**Required action:**
Reproduce each of the records below verbatim, preserving every line and its order without any alteration.

(Figure comprehension tasks)
────────

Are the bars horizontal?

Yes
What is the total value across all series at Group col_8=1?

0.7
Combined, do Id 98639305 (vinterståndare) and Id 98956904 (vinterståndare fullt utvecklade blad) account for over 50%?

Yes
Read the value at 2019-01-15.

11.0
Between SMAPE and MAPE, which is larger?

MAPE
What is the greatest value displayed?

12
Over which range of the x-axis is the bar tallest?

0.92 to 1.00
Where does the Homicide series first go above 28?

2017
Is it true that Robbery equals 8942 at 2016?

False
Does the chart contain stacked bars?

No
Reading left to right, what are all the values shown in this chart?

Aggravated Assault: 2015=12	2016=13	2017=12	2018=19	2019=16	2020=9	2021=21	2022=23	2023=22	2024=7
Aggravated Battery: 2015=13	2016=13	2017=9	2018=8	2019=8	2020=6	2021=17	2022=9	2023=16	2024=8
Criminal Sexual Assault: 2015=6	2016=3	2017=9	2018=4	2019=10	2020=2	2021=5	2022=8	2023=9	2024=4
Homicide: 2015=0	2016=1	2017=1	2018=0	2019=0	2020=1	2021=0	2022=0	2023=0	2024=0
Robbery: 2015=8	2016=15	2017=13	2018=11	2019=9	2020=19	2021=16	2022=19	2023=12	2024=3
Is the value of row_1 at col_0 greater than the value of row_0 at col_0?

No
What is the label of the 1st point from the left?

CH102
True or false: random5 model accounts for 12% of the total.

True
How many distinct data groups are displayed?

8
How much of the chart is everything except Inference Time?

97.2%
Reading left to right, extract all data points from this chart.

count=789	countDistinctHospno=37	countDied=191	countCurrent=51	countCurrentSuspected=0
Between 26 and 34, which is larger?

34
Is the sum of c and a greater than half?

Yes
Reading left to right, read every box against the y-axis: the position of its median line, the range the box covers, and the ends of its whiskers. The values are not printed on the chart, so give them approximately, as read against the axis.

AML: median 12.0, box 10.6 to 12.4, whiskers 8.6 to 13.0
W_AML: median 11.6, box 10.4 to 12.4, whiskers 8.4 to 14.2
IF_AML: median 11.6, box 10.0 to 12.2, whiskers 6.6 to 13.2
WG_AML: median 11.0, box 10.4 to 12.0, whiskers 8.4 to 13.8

────────

**Task solution:**
Are the bars horizontal?

Yes
What is the total value across all series at Group col_8=1?

0.7
Combined, do Id 98639305 (vinterståndare) and Id 98956904 (vinterståndare fullt utvecklade blad) account for over 50%?

Yes
Read the value at 2019-01-15.

11.0
Between SMAPE and MAPE, which is larger?

MAPE
What is the greatest value displayed?

12
Over which range of the x-axis is the bar tallest?

0.92 to 1.00
Where does the Homicide series first go above 28?

2017
Is it true that Robbery equals 8942 at 2016?

False
Does the chart contain stacked bars?

No
Reading left to right, what are all the values shown in this chart?

Aggravated Assault: 2015=12	2016=13	2017=12	2018=19	2019=16	2020=9	2021=21	2022=23	2023=22	2024=7
Aggravated Battery: 2015=13	2016=13	2017=9	2018=8	2019=8	2020=6	2021=17	2022=9	2023=16	2024=8
Criminal Sexual Assault: 2015=6	2016=3	2017=9	2018=4	2019=10	2020=2	2021=5	2022=8	2023=9	2024=4
Homicide: 2015=0	2016=1	2017=1	2018=0	2019=0	2020=1	2021=0	2022=0	2023=0	2024=0
Robbery: 2015=8	2016=15	2017=13	2018=11	2019=9	2020=19	2021=16	2022=19	2023=12	2024=3
Is the value of row_1 at col_0 greater than the value of row_0 at col_0?

No
What is the label of the 1st point from the left?

CH102
True or false: random5 model accounts for 12% of the total.

True
How many distinct data groups are displayed?

8
How much of the chart is everything except Inference Time?

97.2%
Reading left to right, extract all data points from this chart.

count=789	countDistinctHospno=37	countDied=191	countCurrent=51	countCurrentSuspected=0
Between 26 and 34, which is larger?

34
Is the sum of c and a greater than half?

Yes
Reading left to right, read every box against the y-axis: the position of its median line, the range the box covers, and the ends of its whiskers. The values are not printed on the chart, so give them approximately, as read against the axis.

AML: median 12.0, box 10.6 to 12.4, whiskers 8.6 to 13.0
W_AML: median 11.6, box 10.4 to 12.4, whiskers 8.4 to 14.2
IF_AML: median 11.6, box 10.0 to 12.2, whiskers 6.6 to 13.2
WG_AML: median 11.0, box 10.4 to 12.0, whiskers 8.4 to 13.8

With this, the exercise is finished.